Runtime Dependencies:

  • GCP credentials (service account key or workload identity).
  • Network access to GCP APIs.

Scaling and Rollback Considerations:

  • Only one instance per environment (no auto-scaling).
  • Rollback by redeploying a previous image/tag.

8. Extending the System

Where and How to Add New Features:

  • Update Python code for new message handling or cloud integrations.
  • Adjust Mosquitto or Supervisor configs as needed.
  • Add environment variables to YAMLs for new configuration options.

Recommended Patterns:

  • Use environment variables for all configuration.
  • Keep environment YAMLs in sync with code/config changes.
  • Test changes in DEV before promoting to PPRD/PRD.

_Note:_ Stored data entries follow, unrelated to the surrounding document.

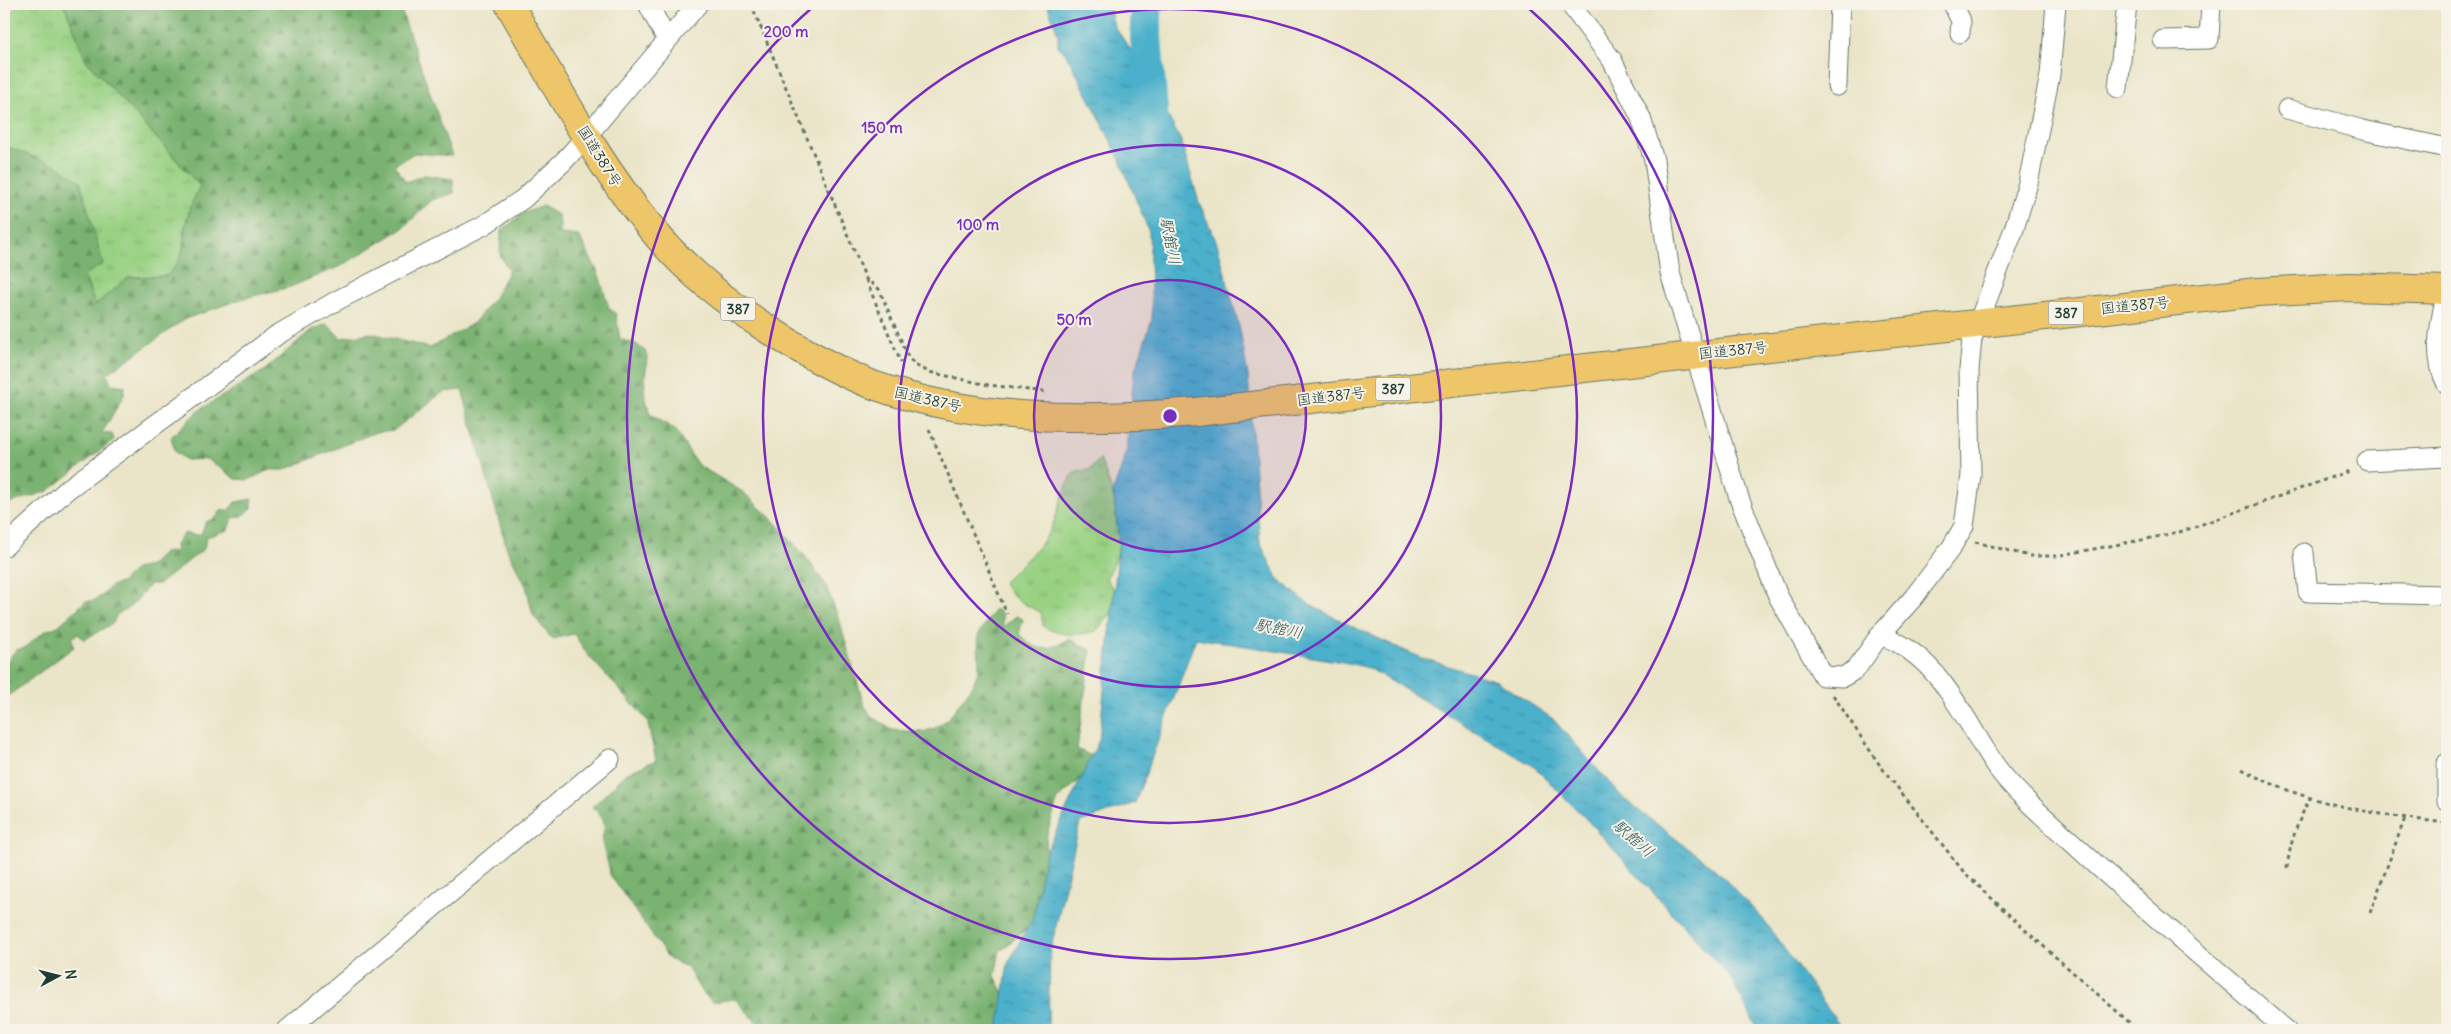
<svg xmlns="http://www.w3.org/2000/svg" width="2451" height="1034" font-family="Delius,'Klee One',sans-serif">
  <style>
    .grass { fill: url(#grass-tufts); stroke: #5c875c }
    .forest { fill: url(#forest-firs); stroke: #4c7852 }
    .water { fill: url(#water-ripples); stroke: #357680 }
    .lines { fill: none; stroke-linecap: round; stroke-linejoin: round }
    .river { stroke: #4bb0cb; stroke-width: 32 }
    .minor-casing { stroke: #667868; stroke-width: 21 }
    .highway-casing { stroke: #667868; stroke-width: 30 }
    .path { stroke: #667868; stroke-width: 3; stroke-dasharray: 4 4; stroke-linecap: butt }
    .minor { stroke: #fff; stroke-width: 19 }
    .highway { stroke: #eec569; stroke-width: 28 }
    .ring { fill: none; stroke: #7b2cbf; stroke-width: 2.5 }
    .labels { text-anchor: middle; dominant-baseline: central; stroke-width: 4; stroke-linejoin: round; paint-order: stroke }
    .shield { fill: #f7f3e8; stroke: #60746a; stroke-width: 1 }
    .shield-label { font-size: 14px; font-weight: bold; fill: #1f3d34 }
    .street-label { font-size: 15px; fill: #1f3d34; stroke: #f7f3e8 }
    .water-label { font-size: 16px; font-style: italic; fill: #2a5a5a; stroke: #f7f3e8 }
    .centre { fill: #7b2cbf; stroke: #f7f3e8; stroke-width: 2.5 }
    .ring-label { font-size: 15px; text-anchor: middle; font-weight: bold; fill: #7b2cbf; stroke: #f7f3e8; stroke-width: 4; stroke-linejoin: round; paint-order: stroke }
  </style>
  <defs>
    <pattern id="grass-tufts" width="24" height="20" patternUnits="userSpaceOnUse" patternTransform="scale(1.25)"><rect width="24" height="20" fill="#99d183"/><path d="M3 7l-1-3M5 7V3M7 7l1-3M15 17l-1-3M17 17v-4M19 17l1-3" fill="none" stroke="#83b472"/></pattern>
    <pattern id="forest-firs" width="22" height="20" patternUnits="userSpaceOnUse" patternTransform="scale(1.25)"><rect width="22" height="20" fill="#7ab371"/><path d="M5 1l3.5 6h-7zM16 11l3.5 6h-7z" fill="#63935e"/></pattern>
    <pattern id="water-ripples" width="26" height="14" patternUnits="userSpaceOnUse" patternTransform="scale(1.25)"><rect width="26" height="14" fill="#4bb0cb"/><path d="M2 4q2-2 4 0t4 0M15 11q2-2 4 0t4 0" fill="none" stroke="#3e90a6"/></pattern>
  </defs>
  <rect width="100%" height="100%" fill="#f7f3e8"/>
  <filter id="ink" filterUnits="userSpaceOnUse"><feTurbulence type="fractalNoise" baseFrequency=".02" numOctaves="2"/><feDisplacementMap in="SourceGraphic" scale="10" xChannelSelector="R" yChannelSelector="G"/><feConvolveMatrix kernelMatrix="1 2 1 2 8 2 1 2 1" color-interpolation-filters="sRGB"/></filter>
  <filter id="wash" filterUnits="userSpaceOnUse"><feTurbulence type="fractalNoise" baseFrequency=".0096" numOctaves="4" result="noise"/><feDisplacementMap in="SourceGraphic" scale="20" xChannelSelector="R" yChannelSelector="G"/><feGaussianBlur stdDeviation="1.12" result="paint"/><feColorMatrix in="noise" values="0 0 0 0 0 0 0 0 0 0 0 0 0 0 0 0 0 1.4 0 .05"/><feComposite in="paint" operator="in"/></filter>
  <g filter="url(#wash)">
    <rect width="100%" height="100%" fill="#eae5c8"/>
    <!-- grass -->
    <path class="grass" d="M19 4H64L86 60 200 186 189 211 183 233 185 247 179 263 167 276 129 277 95 305 84 275 11 148H4V20Z
      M1100 459C1114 493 1132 545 1106 578L1117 595 1111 614 1095 632C1075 635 1061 637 1043 626L1041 612C1024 605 1012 598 1003 582 1019 566 1040 549 1051 529 1060 510 1062 487 1076 471L1090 470Z"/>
    <!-- forest -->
    <path class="forest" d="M64 4H399L452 156 414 153 394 165 406 182 424 175 453 179 454 193 432 200 403 228 343 265 290 287 241 299 185 319 107 374 111 384 125 386 124 395 102 433 112 434 114 440 48 491 4 505V148H11L59 167 80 181 103 264 84 275 95 305 129 277 167 276C191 250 179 241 189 212 191 203 196 194 200 186L86 60Z
      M543 206 559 216 561 234 579 236 598 272 609 308 616 314 620 339 636 344 645 351 647 357 644 392 650 414 674 429 698 465 743 492 772 519 805 556 825 584 839 619 863 702 870 715 892 730 923 732 935 728 948 719 973 685 979 669 978 635 995 609 1002 613 1003 627 1016 616 1023 619 1019 634C1037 653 1047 651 1069 639L1091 650 1077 749 1096 758 1082 778 1058 799 1047 834 1045 862 1039 882 1038 907 1032 925 1000 951 995 976 1005 996 999 1030H764L735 999 712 1002 701 991 687 967 669 959 610 875C609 862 606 859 603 847 599 830 614 827 592 807L627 773 656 760 647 720 587 654 574 634 552 639 533 615 526 586 507 549 462 390 443 392 394 430 376 432 284 470H269L248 480 236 479 207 459 186 460 175 452 171 437 198 411 265 370 311 330 327 324 341 338 371 333 430 348 474 323 494 298 509 270 500 256 501 231 523 213Z
      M252 499V508L241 517 232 518 228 530 206 537 204 549 159 584H150C139 597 134 607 117 614L113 623 84 640 78 634 72 638 74 647 4 699V665L16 650 24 648 45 631 58 626 86 601H93L103 595 111 586 121 583 135 569 150 566 163 553 176 551 175 545 184 533 196 535 201 534 206 522 216 518 222 509 227 511 236 502Z"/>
    <!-- water -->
    <path class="water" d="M1047 4H1109L1114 26 1142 66 1181 141 1199 202 1217 243 1240 330 1248 375 1260 543 1278 579 1310 605 1358 629 1419 657 1497 681 1553 719 1624 799 1714 868 1762 918 1843 1030H1758L1730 977 1587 820 1533 766 1369 668 1343 662 1196 638 1135 803 1080 822 1050 952 1048 1030H998L1008 963 1033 918 1045 855 1099 740 1119 542 1113 491 1126 454 1134 373 1152 319 1149 232 1120 160 1096 111 1066 54 1058 46V34Z"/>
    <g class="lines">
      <!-- river -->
      <path class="river" d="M1146 4V36L1153 124"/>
    </g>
  </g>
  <g filter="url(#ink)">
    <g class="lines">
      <!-- minor casing -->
      <g class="minor-casing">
        <path id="minor" d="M648 4 667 40
          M1570 4 1612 60 1641 118 1654 160 1670 273 1739 498 1778 596 1823 676 1843 677 1856 669 1880 635 1914 597 1951 548 1964 526 1971 475 1969 370 1972 339 2014 229 2028 183 2050 75 2056 4
          M1953 4 1961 21 1960 33
          M2163 40 2209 39 2211 4
          M1837 86 1840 4
          M2118 88 2127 4
          M2287 109 2363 130 2447 148
          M2447 290C2441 320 2431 355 2447 384
          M2367 461 2447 457
          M4 547 68 489 277 335 336 301 484 225 523 199 564 161 590 132 698 4
          M2304 553 2308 592 2447 595
          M1880 635C1939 655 1963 718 1995 765 2015 793 2050 822 2076 846 2144 909 2216 969 2286 1030
          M2447 763V801
          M287 1030 610 759"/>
      </g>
      <!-- highway casing -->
      <g class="highway-casing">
        <path id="highway" d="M509 4C553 79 594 160 651 228 684 269 725 302 769 330 802 351 836 371 873 385 976 422 1088 421 1196 412L2257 292 2350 287 2447 290"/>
      </g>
      <!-- path -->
      <path class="path" d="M751 4 866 279 879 289 909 359 917 366 929 372 988 385 1046 392
        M866 280 901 363
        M929 429 1007 614
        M1975 542 2029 556H2056L2147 539 2183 531 2352 470
        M1833 695 1879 764 1963 871 2024 929 2138 1030
        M2242 769C2304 804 2377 815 2447 823
        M2287 868C2290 842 2298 821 2310 798
        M2370 913 2405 818"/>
      <!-- minor -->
      <use href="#minor" class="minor"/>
      <!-- highway -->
      <use href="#highway" class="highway"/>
    </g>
  </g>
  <!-- distance rings -->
  <circle cx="1170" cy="416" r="136" fill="#7b2cbf" fill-opacity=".12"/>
  <g class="ring">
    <circle cx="1170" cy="416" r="136"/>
    <circle cx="1170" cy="416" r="271"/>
    <circle cx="1170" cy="416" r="407"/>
    <path d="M1526 6A543 543 0 1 1 814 6"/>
  </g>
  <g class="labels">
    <!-- shield labels -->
    <g class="shield">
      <rect x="720.5" y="297.5" width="35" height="23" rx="4"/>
      <rect x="2048.5" y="301.5" width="35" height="23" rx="4"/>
      <rect x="1375.5" y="377.5" width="35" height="23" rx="4"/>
    </g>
    <g class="shield-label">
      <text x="738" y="309">387</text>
      <text x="2066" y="313">387</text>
      <text x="1393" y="389">387</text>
    </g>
    <!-- street labels -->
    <g class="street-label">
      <text transform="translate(600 156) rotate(58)">国道387号</text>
      <text transform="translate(2135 305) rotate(-6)">国道387号</text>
      <text transform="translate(1733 350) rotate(-6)">国道387号</text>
      <text transform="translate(1331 396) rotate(-7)">国道387号</text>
      <text transform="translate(928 399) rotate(13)">国道387号</text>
    </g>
    <!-- water labels -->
    <g class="water-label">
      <text transform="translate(1171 241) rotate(79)">駅館川</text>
      <text transform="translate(1279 628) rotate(11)">駅館川</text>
      <text transform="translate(1634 838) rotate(41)">駅館川</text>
    </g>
  </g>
  <circle cx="1170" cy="416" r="8" class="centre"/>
  <g class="ring-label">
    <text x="786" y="37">200 m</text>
    <text x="882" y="133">150 m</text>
    <text x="978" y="230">100 m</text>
    <text x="1074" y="325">50 m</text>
  </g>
  <!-- margin -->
  <rect width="2451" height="1034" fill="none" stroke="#f7f3e8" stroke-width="20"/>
  <!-- north arrow -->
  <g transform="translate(58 976) rotate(83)" stroke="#f7f3e8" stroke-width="4" paint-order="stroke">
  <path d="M0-4L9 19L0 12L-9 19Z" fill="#1f3d34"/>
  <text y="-8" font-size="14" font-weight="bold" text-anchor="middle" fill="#1f3d34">N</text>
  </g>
</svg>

Anti-patterns and Risk Areas:

  • Hardcoding secrets or credentials.
  • Making breaking changes to topic structure or message schema without coordination.
  • Running multiple instances without unique MQTT client IDs.

Testing Strategy:

  • Unit/integration tests for Python code.
  • Deploy to DEV and validate end-to-end message flow before promoting.

9. Security & Compliance

Authentication and Authorization:

  • GCP access is secured via service accounts.
  • MQTT broker is not secured (no TLS or authentication) – must be addressed for production.

Secrets Handling:

  • No secrets in code; all sensitive data should be managed via environment or GCP Secret Manager.

Data Sensitivity Considerations:

  • Sensor data may be sensitive; ensure GCP IAM and network policies are enforced.

10. Common Pitfalls & Gotchas

  • No MQTT Security: Broker is open on 1883 with no authentication/TLS; not suitable for production as-is.
  • Single Instance: No horizontal scaling; may be a bottleneck for high-throughput scenarios.
  • Resource Limits: Production uses more resources, but disk is fixed at 10GB; monitor for growth.
  • Environment Drift: YAMLs must be kept in sync with code/config changes.
  • Supervisor: If Supervisor or one of its managed processes fails to start, the container will not function correctly.
  • Health Checks: Liveness/readiness checks are critical for auto-recovery but may need tuning for startup delays.